## YOUR ASSIGNMENT
Reproduce the records below in full and exactly, without their images.

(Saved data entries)
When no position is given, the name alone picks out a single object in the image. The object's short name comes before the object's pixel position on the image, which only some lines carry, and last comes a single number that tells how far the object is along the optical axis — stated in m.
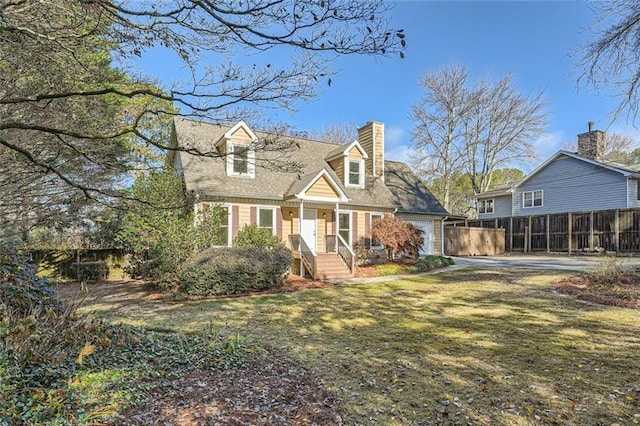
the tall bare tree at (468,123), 28.67
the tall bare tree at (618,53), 6.16
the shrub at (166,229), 10.66
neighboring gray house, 21.28
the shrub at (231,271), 10.09
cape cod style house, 13.75
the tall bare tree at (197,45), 3.95
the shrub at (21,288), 4.43
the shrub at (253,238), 12.84
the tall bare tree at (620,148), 37.41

## RESULT OF THE EXERCISE
When no position is given, the name alone picks out a single object in the image. The object's short name comes before the object's pixel position on the image, which only some lines carry, and last comes a single number that tells how far the object is along the optical axis — stated in m.
the tall bare tree at (468,123), 28.67
the tall bare tree at (618,53), 6.16
the shrub at (166,229), 10.66
neighboring gray house, 21.28
the shrub at (231,271), 10.09
cape cod style house, 13.75
the tall bare tree at (197,45), 3.95
the shrub at (21,288), 4.43
the shrub at (253,238), 12.84
the tall bare tree at (620,148), 37.41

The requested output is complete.